Alternatively, one can also implement a processor variant as a drop-in replacement for a processor by setting OVERRIDE as True in the ProcessorVariant class, for instance

@register_processor_variant("lemma", "cool")
class CoolLemmatizer(ProcessorVariant):
    ''' An alternative lemmatizer that lemmatizes every word to "cool". '''

    OVERRIDE = True

    def __init__(self, lang):
        pass

    def process(self, document):
        for sentence in document.sentences:
            for word in sentence.words:
                word.lemma = "cool"

        return document

This lemmatizer will replace all of the functionality of the Stanza lemmatizer when it’s used in the pipeline, and lemmatize every single word to “cool”.

Building your own Processors and using them in the neural pipeline

New in v1.1

If you’re looking to implement annotation capabilities that don’t currently exist in Stanza and want to use it in the neural pipeline, it hasn’t been easier. You can simply implement a Processor class and register it with Stanza using the @register_processor decorator, and then it’s easy to use it in your project, and/or publish it for other Stanza users to use.

Here is an example:

@register_processor("lowercase")
class LowercaseProcessor(Processor):
    ''' Processor that lowercases all text '''
    _requires = set(['tokenize'])
    _provides = set(['lowercase'])

    def __init__(self, device, config, pipeline):
        pass

    def _set_up_model(self, *args):
        pass

    def process(self, doc):
        doc.text = doc.text.lower()
        for sent in doc.sentences:
            for tok in sent.tokens:
                tok.text = tok.text.lower()

            for word in sent.words:
                word.text = word.text.lower()

        return doc

Once registered, you can use this processor in the pipeline as if it were one of Stanza’s standard processors

nlp = stanza.Pipeline(dir=TEST_MODELS_DIR, lang='en', processors='tokenize,lowercase')

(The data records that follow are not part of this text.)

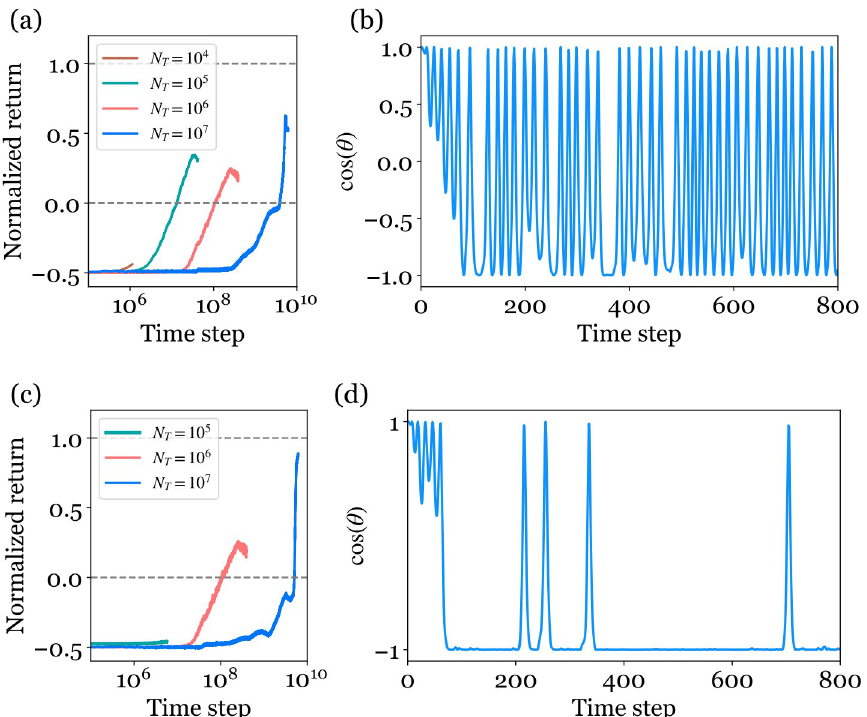
Fig 4. Learning results using the basic tabular Q-learning implementation. Left: Normalized return as a function of the number of time steps for different total number of episodes N T . Right: Temporal evolution of cos θ in the best = 10 7 ). The observation space ð sin ð y Þ ; cos ð y Þ ; _ y ; x ; _ x Þ is discretized episode of the longest learning process ( N T homogeneously into different number of bins: a) and b) nBins = (10, 10, 10, 10, 10), c) and d) nBins = (50, 50, 50, 10,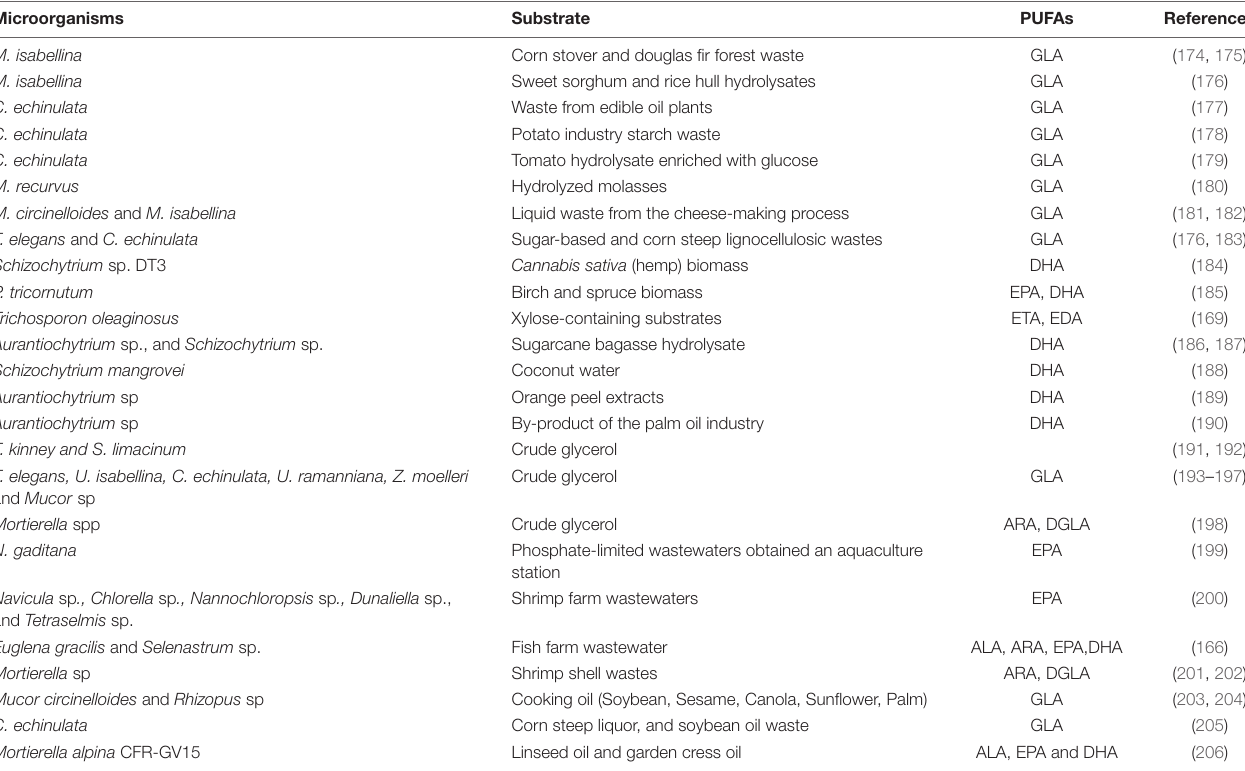
TABLE 4 | Summary of bioconversion of agro-industrial wastes into high-value single cell oil by oleaginous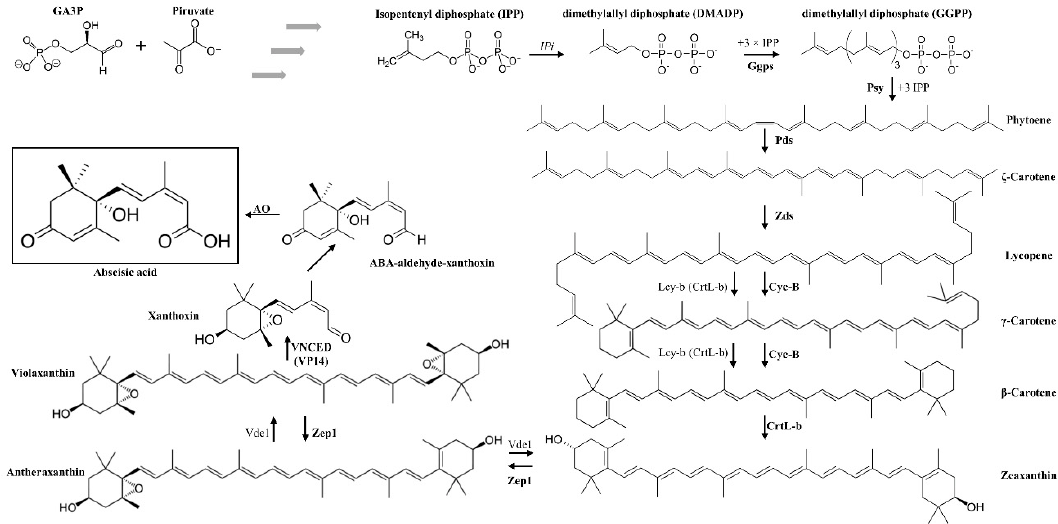
Figure 1. Abscisic acid (ABA) biosynthesis pathway in plants: Ggps: Geranylgeranyl pyrophosphate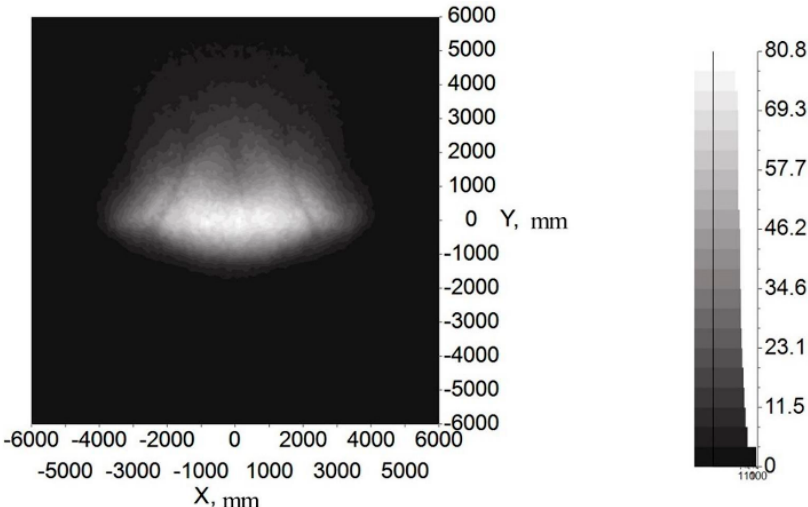
Figure 16. The illumination distribution of high beam with prism.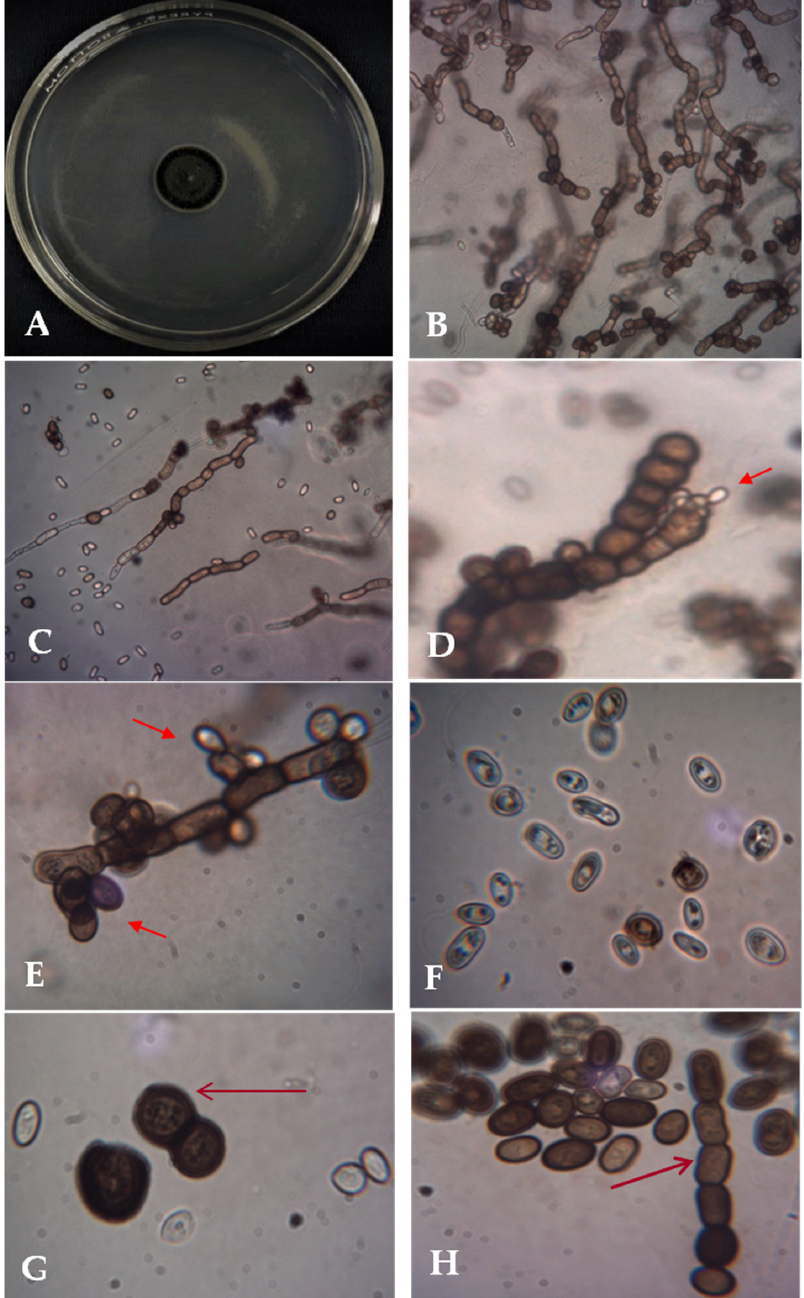
Figure 1. Macro- and microphotographs of A. pullulans AKW: the colony on PSA after 7 days at 30 °C ( A ), microscopic images of melanized hyphae with melanized conidia at 400 × ( B , C ), conidiogenesis at 1000 × (( D , E ), arrowed), hyaline and melanized blastoconidia ( F ), and dark brown chlamydoconidia and chains of arthroconidia at 1000× (( G , H ), arrowed).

and in this case the processor will lowercase all text in the document.

Advanced Pipeline Options

Build Pipeline from a Config Dictionary

When there are many options you want to configure, or even set programmatically, it might not be convenient to set them one by one using keyword arguments to instantiate the Pipeline. In these cases, alternatively, you can build the desired pipeline with a config dictionary, allowing maximum customization for the pipeline:

import stanza

config = {
        # Comma-separated list of processors to use
	'processors': 'tokenize,mwt,pos',
        # Language code for the language to build the Pipeline in
        'lang': 'fr',
        # Processor-specific arguments are set with keys "{processor_name}_{argument_name}"
        # You only need model paths if you have a specific model outside of stanza_resources
	'tokenize_model_path': './fr_gsd_models/fr_gsd_tokenizer.pt',
	'mwt_model_path': './fr_gsd_models/fr_gsd_mwt_expander.pt',
	'pos_model_path': './fr_gsd_models/fr_gsd_tagger.pt',
	'pos_pretrain_path': './fr_gsd_models/fr_gsd.pretrain.pt',
        # Use pretokenized text as input and disable tokenization
	'tokenize_pretokenized': True
}
nlp = stanza.Pipeline(**config) # Initialize the pipeline using a configuration dict
doc = nlp("Van Gogh grandit au sein d'une famille de l'ancienne bourgeoisie .") # Run the pipeline on the pretokenized input text
print(doc) # Look at the result

Here, we can specify the language, processors, and paths for many Processor models all at once, and pass that to the Pipeline initializer. Note that config dictionaries and keyword arguments can be combined as well, to maximize your flexibility in using Stanza’s neural pipeline.